Biden’s pick to serve on powerful DC-based appellate says her experience as a Black jurist ‘might be valuable’ if confirmed
Judge Ketanji Brown Jackson, President Joe Biden’s pick to fill a vacancy on a powerful DC-based appellate court, said at a Senate hearing Wednesday that her race doesn’t play a role in her work as a judge, but that her experience as an African American jurist “might be valuable” should she be confirmed to the post.
“I don’t think that race plays a role in the kind of judge that I have been and would be,” Jackson told the Senate Judiciary Committee in response to a question from Texas Republican Sen. John Cornyn. “I’m doing a certain thing when I get my cases. I’m looking at the arguments, the facts and the law. I’m methodically and intentionally setting aside personal views, any other inappropriate considerations, and I would think that race would be the kind of thing that would be inappropriate to inject into my evaluation of a case.”
But, Jackson said, “I’ve experienced life in perhaps a different way than some of my colleagues because of who I am, and that might be valuable — I hope it would be valuable — if I was confirmed to the court.”
The comments from Jackson come as she is being considered for a vacancy on the influential US Court of Appeals for the DC Circuit, which is seen as a breeding ground for potential Supreme Court nominees. Jackson, who currently serves as a DC district judge, is viewed as a, if not the, top candidate for a Supreme Court nomination should a current justice retire, according to Democratic officials.

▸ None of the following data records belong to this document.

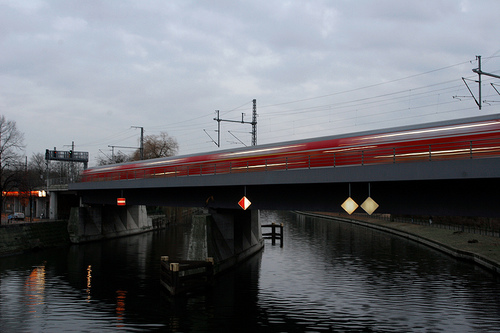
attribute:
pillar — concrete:
[150, 204, 262, 291]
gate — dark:
[260, 213, 285, 248]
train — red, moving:
[52, 96, 495, 213]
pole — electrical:
[450, 50, 499, 111]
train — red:
[65, 112, 497, 190]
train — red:
[80, 111, 498, 172]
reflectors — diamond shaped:
[335, 196, 381, 223]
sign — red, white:
[237, 194, 252, 210]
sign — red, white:
[114, 194, 127, 206]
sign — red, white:
[340, 196, 358, 216]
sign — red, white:
[359, 194, 381, 215]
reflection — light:
[74, 257, 99, 307]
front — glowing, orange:
[5, 164, 62, 214]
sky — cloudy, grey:
[66, 15, 323, 80]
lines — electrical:
[316, 90, 380, 112]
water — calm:
[19, 222, 481, 322]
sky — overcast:
[2, 5, 493, 170]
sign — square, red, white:
[234, 194, 256, 216]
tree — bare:
[3, 117, 30, 182]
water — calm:
[2, 220, 496, 330]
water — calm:
[258, 203, 493, 323]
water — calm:
[3, 251, 154, 328]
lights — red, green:
[47, 148, 84, 164]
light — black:
[48, 149, 80, 162]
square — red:
[115, 195, 126, 208]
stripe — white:
[117, 200, 126, 203]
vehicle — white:
[9, 210, 24, 220]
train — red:
[80, 110, 485, 183]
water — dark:
[12, 272, 482, 328]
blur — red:
[296, 132, 389, 167]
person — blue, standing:
[5, 214, 8, 221]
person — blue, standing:
[10, 213, 14, 221]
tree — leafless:
[0, 112, 25, 190]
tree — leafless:
[27, 151, 47, 185]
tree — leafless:
[50, 155, 80, 178]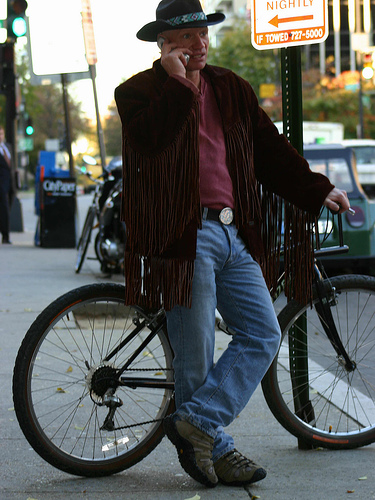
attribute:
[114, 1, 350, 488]
man — dressed western, older, leaning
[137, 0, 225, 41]
hat — black, round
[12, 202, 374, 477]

Biden pledged during the campaign to name the first Black woman to the Supreme Court should a vacancy arise.
Republicans ask about size of the Supreme Court
Jackson was also pressed by Cornyn on whether she supports expanding the size of the high court, an idea some progressives have zeroed in on following the recent appointments of three conservative justices that have solidified the court’s 6-3 conservative tilt.
“Do you think Congress should add additional seats to the Supreme Court?” the Texas Republican asked her.
“Senator, as a sitting judge, I am bound by the Supreme Court, and I don’t think it’s appropriate for me to comment on the structure or size of the court any more than it would be for me to comment on the court’s rulings,” Jackson replied. “Regardless of the size, I would follow the precedents of the Supreme Court.”
Republican Sen. Marsha Blackburn of Tennessee went a step further, asking Jackson whether she would accept a possible Supreme Court nomination from Biden if the size of the court was expanded during his tenure.
But Jackson again avoided weighing in on the issue, saying: “I don’t think it’s appropriate for me to comment on proposals about the structure of the court, about expanding the court or anything of the sort.”
Jackson, who served as an assistant federal public defender as well as a commissioner on the United States Sentencing Commission before being appointed to her current post in 2013, was questioned at length by members of the panel on her experience as a public defender.
At one point she told chairman Dick Durbin, a Democrat from Illinois, that “there is a direct line from my defender service to what I do on the bench, and I think it’s beneficial,” noting that as a judge, she explains each step of the process so that a sentence she hands down has an impact on the convicted individual, something that she said she wasn’t seeing as a public defender.
Jackson’s nomination is supported by dozens of former Supreme Court clerks, Justice Department officials and law professors. In a letter sent by 35 former senior Justice Department officials and US attorneys to the top Republican and Democrat on the panel, the group said she possesses “a steadfast commitment to independence, impartiality, and integrity.”
This story has been updated with additional details.